COUNTING CONFABULATIONS

 

How serious is the problem of hallucinations? Researchers have developed a Hallucination Vulnerability Index, categorizing hallucinations into six types and three levels of severity. Based on publicly available data on chatbot «sanity» scores, the HuggingFace platform even created a «Hallucination Leaderboard».

And this isn’t the only such ranking. According to these lists, some chatbots fabricate facts in 30% of cases. However, the overall trend seems to be improving. For instance, OpenAI’s GPT-3.5 had a hallucination rate of 3.5% in November 2023, while by January 2025, GPT-4 had reduced it to 1.8%.

There are many simple ways to reduce hallucinations. A model with more parameters and longer training time tends to hallucinate less, but this requires greater computational power and involves trade-offs with other chatbot skills, such as the ability to generalize.

 

DON’T TRUST — VERIFY

 

One approach to limiting hallucinations is retrieval-augmented generation (RAG), where a chatbot refers to a predefined, reliable text before responding. Some RAG-based models developed for legal research are considered «almost perfect».

RAG can indeed significantly improve factual accuracy. However, it remains a closed system. In the infinite space of knowledge and facts, it has limitations. Therefore, to verify chatbot responses against internet search results, developers use independent systems that have not been trained in the same way as AI.

For example, Google’s Gemini system includes a «double-check» feature. It highlights parts of its response in green (if verified by an internet search) or brown (for disputed content).

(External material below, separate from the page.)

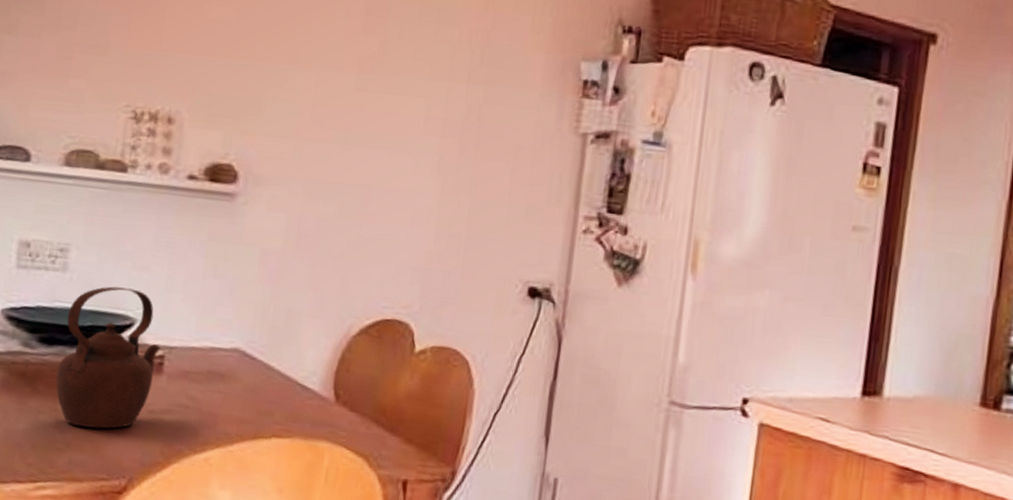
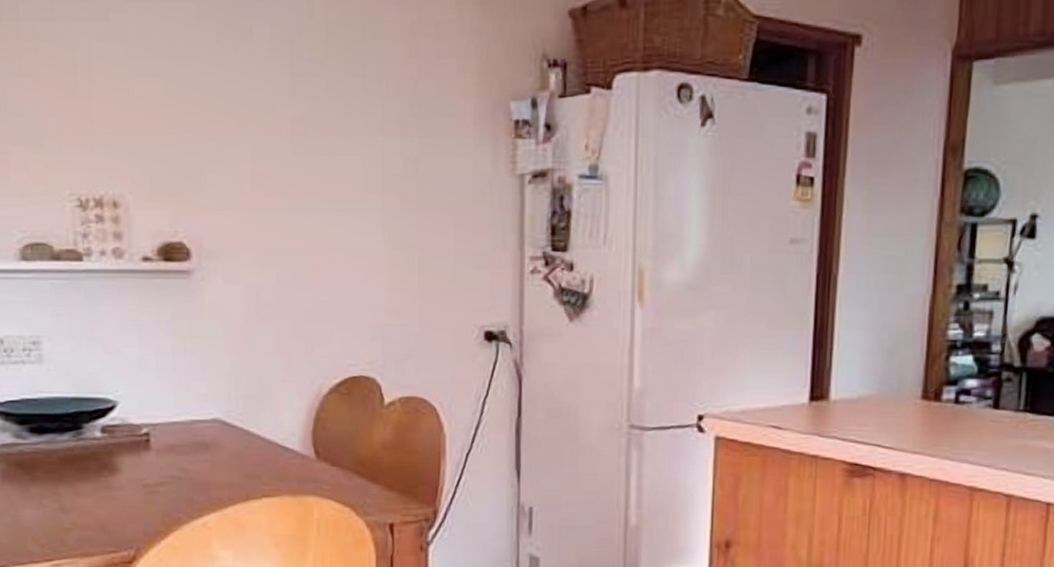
teapot: present [55,286,162,429] -> none [51,373,146,506]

Unfortunately, such systems also hallucinate because the internet itself is full of unreliable information.

 

SELF-REFLECTION AGAINST HALLUCINATIONS

 

A parallel approach involves detecting inconsistencies by questioning the chatbot’s internal state. It can be made to talk to itself, to other chatbots, or to humans. This self-reflection can help curb hallucinations.

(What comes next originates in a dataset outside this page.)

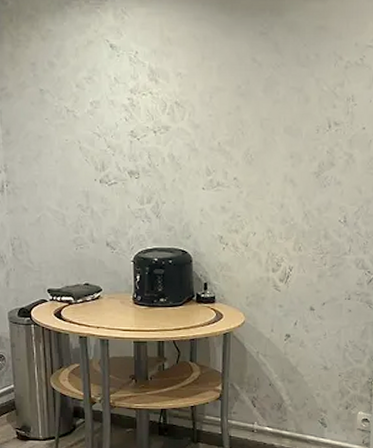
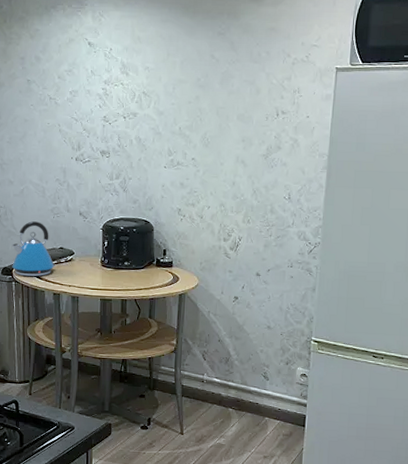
kettle: none [28,254,82,318] -> present [11,221,57,277]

For example, chatbots can be asked multiple questions about a cited article, such as «Are you sure about this?» Bots tend to be less consistent in their responses when they are hallucinating. Researchers have even attempted to automate such consistency checks for chatbot answers to the same query.

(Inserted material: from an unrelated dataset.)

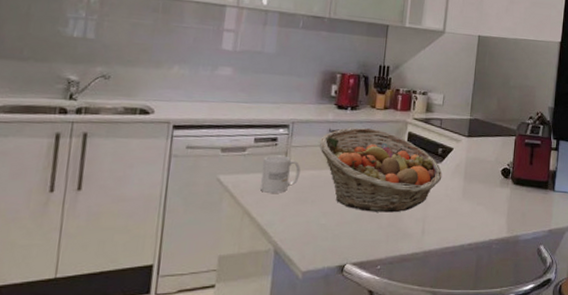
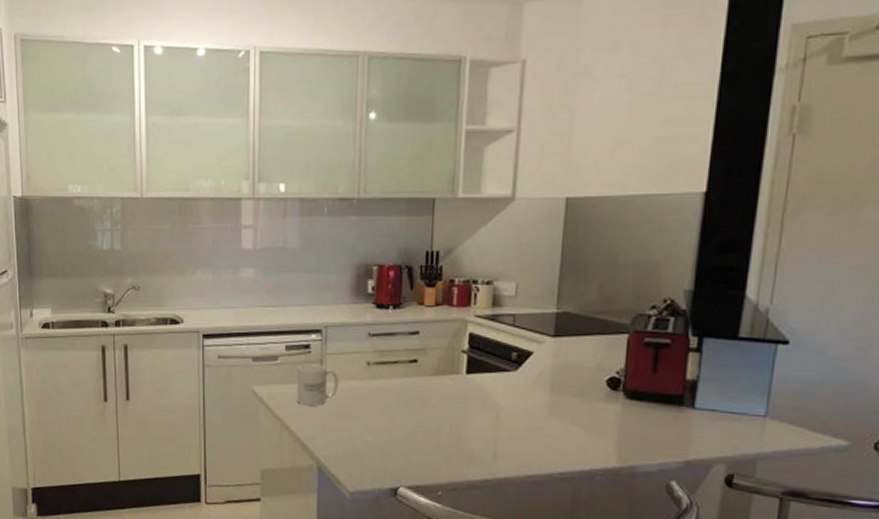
fruit basket: present [319,127,442,213] -> none [357,329,519,431]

These methods do not require additional training, but demand significant computational resources when processing responses. Andy Zou and his team are currently working on developing LLM «self-awareness» by training it to map its internal states.

According to him, AI will soon be rewarded not just for producing the correct answer based on a good guess but also for recognizing that its answer is indeed correct. And when confidence is low, chatbots should be encouraged to refuse to respond. Such a bot could potentially predict whether it is hallucinating with an accuracy of around 84%.

 

LEARNING TO UNKNOW

 

What confuses people the most about chatbots is their confidence when they are wrong. Models mostly «know» what they know. However, the opposite scenario is also fairly common. Teaching them this «unknowing» is still a challenge.

It would be ideal if a chatbot could conscientiously report whether it truly knows something or is merely guessing. But how do we teach it to be cautious with its own training data?

Or what should it do when the provided text or instruction conflicts with its internal knowledge? Chatbots lack perfect memory and can misremember things. Even a rational human sometimes makes this mistake — so what can we expect from a machine?

 

TOTAL NONSENSE — BUT FUN!

 

For now, language models generate fabricated information that should be treated with caution. However, researchers believe that as the variety of available chatbots expands, they will likely display a range of behaviors.

Some will become so strictly fact-based that they’ll turn into extremely dull conversation partners. Others will wildly speculate to the point where we’ll stop trusting them for anything important.

But at least you’ll always have the option to say: «This model spews total nonsense 60% of the time, but it’s so much fun to chat with!»